High dose or adjuvanted influenza vaccination rather than regular-dose influenza vaccination has been recommended for all patients with rheumatic and musculoskeletal diseases (RMD) over 65 years and for younger patients 18-65 years on immunosuppressive medications.
The conditional recommendation is one of several expanded indications for specific vaccines other than COVID-19 in recent ACR guidance [link to summary here] presented in detail at ACR Convergence.
Professor Clifton Bingham, director of the Johns Hopkins Arthritis Center, told the meeting that two RCTs had demonstrated that higher dose vaccines translate to higher seroconversion rates without an increased risk of AEs.
However he noted that the high dose or adjuvanted vaccines may not always be available.
“Any flu vaccine is recommended over no flu vaccine… and any flu vaccination today is better than delay,” he said.
The guideline also includes a strong recommendation to extend pneumococcal vaccination to patients with RMD aged <65 years who are on immunosuppressive medication.
For patients with RMD aged >18 years who are on immunosuppressive medication, the recombinant zoster vaccine was also strongly recommended.
“This is because patients with RMD are at higher risk of zoster than the older adults in whom vaccinations are routinely recommended,” he said.
The guideline also conditionally recommended vaccination against HPV for patients with RMD aged 26 – 45 years who are on immunosuppressive medication and not previously vaccinated.

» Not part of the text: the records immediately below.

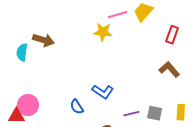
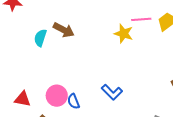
pink circle: (28, 105) -> (57, 96), moved
blue semicircle: (77, 107) -> (73, 101), moved

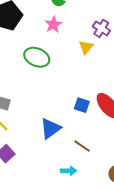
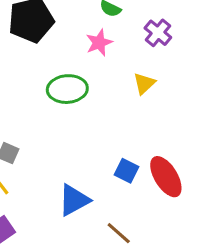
purple cross: (101, 28) -> (158, 33), moved
green ellipse: (37, 57) -> (67, 89), turned -35

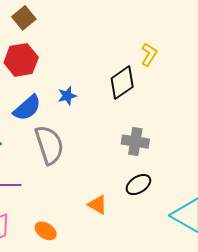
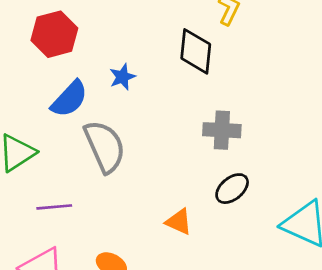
black diamond: (122, 83) -> (196, 51), turned -44

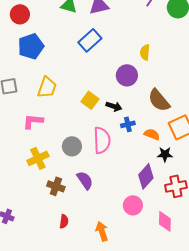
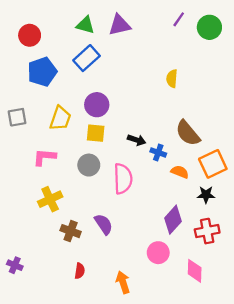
blue rectangle: (90, 40) -> (86, 58), moved
purple circle: (127, 75) -> (97, 105), moved
yellow square: (90, 100) -> (96, 133), moved, turned -30
blue cross: (128, 124) -> (158, 153), moved, turned 32
gray circle: (72, 146) -> (89, 165), moved
black star: (165, 154) -> (206, 195), moved

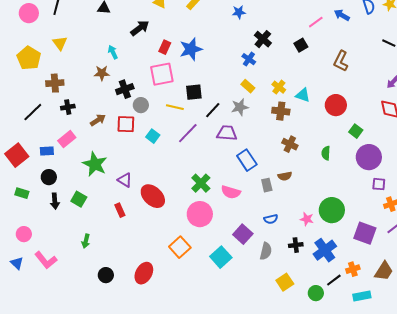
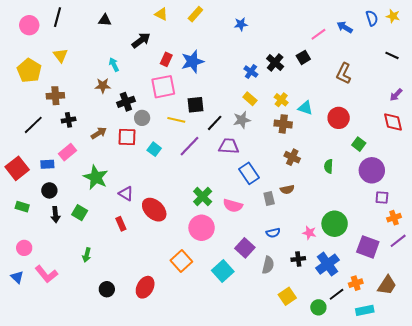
black cross: (263, 39) -> (275, 62), moved

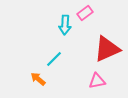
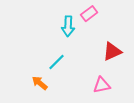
red triangle: (107, 49) -> (112, 51), size x0.7

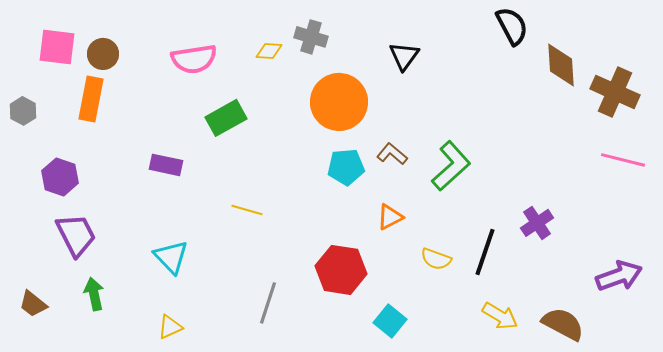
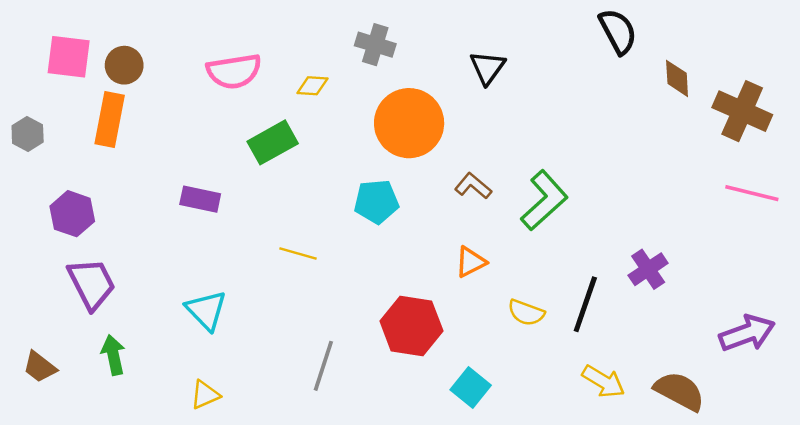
yellow diamond: (269, 51) -> (312, 86), moved
brown diamond: (561, 65) -> (677, 78), size x0.7
cyan pentagon: (346, 167) -> (376, 202), moved

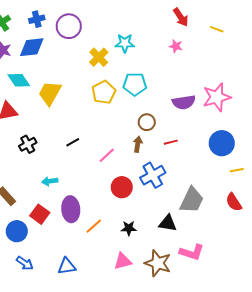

“This is because patients on immunosuppressive therapy are at an increased risk of cervical dysplasia and cervical cancer.”
He noted two studies in lupus have demonstrated vaccination was immunogenic and well tolerated in patients <45 years.
The guideline also provided a conditional recommendation for giving multiple vaccinations on the same day rather than individual vaccinations on different days.
Modified medication schedules
Infectious diseases physician Professor Kevin Winthrop, from the Oregon Health & Science University, told the meeting there was new evidence regarding medication management around the time of vaccine administration.
In particular, antibody responses to vaccination were higher and more patients reached levels of seroprotection when methotrexate was held for two weeks.
“The question of how to hold or how long to hold is really a trade off of flare and disease activity,” he said.
The guideline recommends holding methotrexate for 2 weeks after flu vaccination and continuing the drug for other non-live attenuated vaccinations
He said clinicians should try to give vaccinations prior to rituximab or to delay vaccination for as long as possible after rituximab, except for influenza vaccine.
“This will allow the maximum humoral response to the vaccine,” he said. “The difference with influenza is really just about the season; there is a time to give it.”
Professor Winthrop also noted the strong recommendation to give all vaccines to patients on low dose prednisone <10 mg daily and a conditional recommendation to give all vaccines to patients on prednisone 10-20 mg daily.
However while flu vaccines can be given at high prednisone doses >20 mg daily, other non-live attenuated vaccination should be deferred.
The guideline also includes a comprehensive list of modified medication schedules at the time of live-attenuated virus vaccines.
A final recommendation is to not give rotavirus vaccine to infants within the first six months of life if they were exposed to rituximab in utero. This advice should be discussed with patients before they deliver their baby.